# scythe kaze master unterschied ??



## JonnyCCC (30. September 2009)

hey bei km elektronik gibts einmal den

Willkommen bei K&M Elektronik AG - Computer und Elektronik Groß- und Einzelhandel 
Scythe Kaze Master 5.25" Lüftersteuerung schwarz für 50 €

und den

Willkommen bei K&M Elektronik AG - Computer und Elektronik Groß- und Einzelhandel

Scythe Kaze Server KS01-BK 5.25" schwarz für 31 €

und dann noch bei amazon diesen Scythe Kaze Master 5,25", Lüftersteuerung, KM01-BK: Amazon.de: Elektronik

mit der Bezeichnung: "KM01-BK" für 29 €


Sagtmal ist 1 und 3 nicht identisch ? Was bedeutet KM01-BK ? Ich suche im endeffekt den Style von 1 oder 3 zum günstigen Preis.
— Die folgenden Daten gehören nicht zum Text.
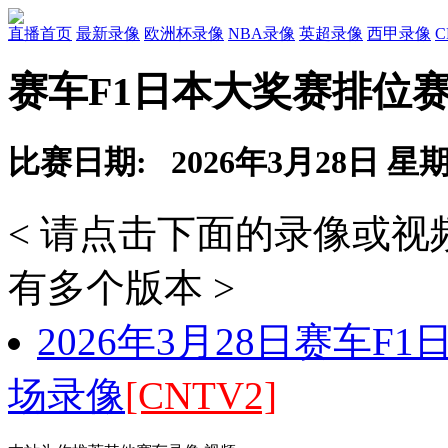
直播首页
最新录像
欧洲杯录像
NBA录像
英超录像
西甲录像
赛车F1日本大奖赛排位赛 
比赛日期: 2026年3月28日 星
< 请点击下面的录像或
有多个版本 >
2026年3月28日赛车F
场录像
[CNTV2]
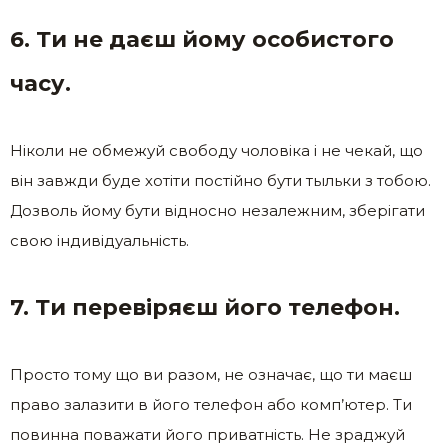
6. Ти не даєш йому особистого
часу.
Ніколи не обмежуй свободу чоловіка і не чекай, що
він завжди буде хотіти постійно бути тыльки з тобою.
Дозволь йому бути відносно незалежним, зберігати
свою індивідуальність.
7. Ти перевіряєш його телефон.
Просто тому що ви разом, не означає, що ти маєш
право залазити в його телефон або комп’ютер. Ти
повинна поважати його приватність. Не зраджуй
Aber 20 Euro Unterschied lol?


----------



## derLordselbst (30. September 2009)

Der Master ist eine rein manuelle Lüftersteuerung, wo Temperaturen zwar angezeigt werden können, aber nicht zu Konsequenzen führen.

Der Server besitzt zusätzlich die Möglichkeit die Messungen der eigenen Temperatursensoren für eine automatische Lüftersteuerung zu verwenden. Allerdings kann nicht z. B. auf Mainboardsensoren reagiert werden.
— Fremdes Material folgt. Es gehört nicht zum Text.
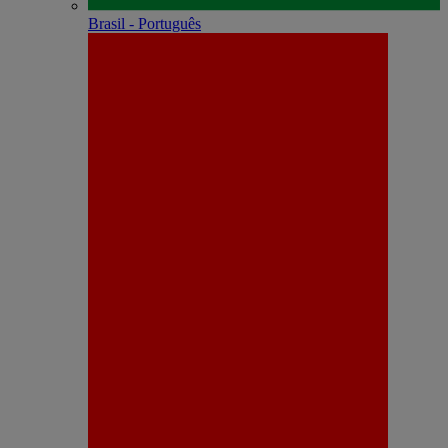
Brasil - Português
Die Preispolitik verstehe ich auch nicht, wie KM Elektronik bei der Master-Version auf 50,- Euro kommt.. Die KM01-BK ist einfach das Herstellerkürzel, BK steht für Schwarz. Angebot 1 und 3 sind identisch.
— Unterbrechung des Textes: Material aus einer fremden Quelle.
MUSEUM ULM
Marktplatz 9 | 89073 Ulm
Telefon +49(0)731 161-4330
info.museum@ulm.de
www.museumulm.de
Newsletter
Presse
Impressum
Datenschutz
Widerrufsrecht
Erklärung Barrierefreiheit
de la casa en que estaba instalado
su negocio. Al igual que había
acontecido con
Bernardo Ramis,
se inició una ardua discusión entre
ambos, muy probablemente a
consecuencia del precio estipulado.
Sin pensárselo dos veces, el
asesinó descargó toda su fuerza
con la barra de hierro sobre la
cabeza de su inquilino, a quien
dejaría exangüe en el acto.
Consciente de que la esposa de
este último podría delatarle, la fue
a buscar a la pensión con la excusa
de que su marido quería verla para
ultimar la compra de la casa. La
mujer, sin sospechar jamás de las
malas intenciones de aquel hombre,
Optisch sind Master und Server übrigens auch nicht identisch.


----------



## JonnyCCC (30. September 2009)

ich brauch kein server oderso. möchte halt den style von 1 oder 3. möchte halt die rpm von lüftern ablesen können und die temperaturen der sensoren. und den rest einfach manuell durch die dreher regeln ob langsam oder schnell. mehr möchte ich garnicht.

also wäre das modell von amazon ideal ?


----------



## UnnerveD (30. September 2009)

korrekt! Mit der Lüftersteuerung von Amazon bekommst du genau die, die du brauchst.

Edit:

Ich hab die Kaze Master Ace verbaut - gefällt mir einen Tick besser als deine


Spoiler






			Dieser Inhalt steht nur eingeloggten Mitgliedern zur Verfügung.


----------



## JonnyCCC (30. September 2009)

UnnerveD schrieb:


> korrekt! Mit der Lüftersteuerung von Amazon bekommst du genau die, die du brauchst.
> 
> Edit:
> 
> ...


 

Ist beim ace Standardmäßig die rpm grün ? oder kann man das verstellen ?


----------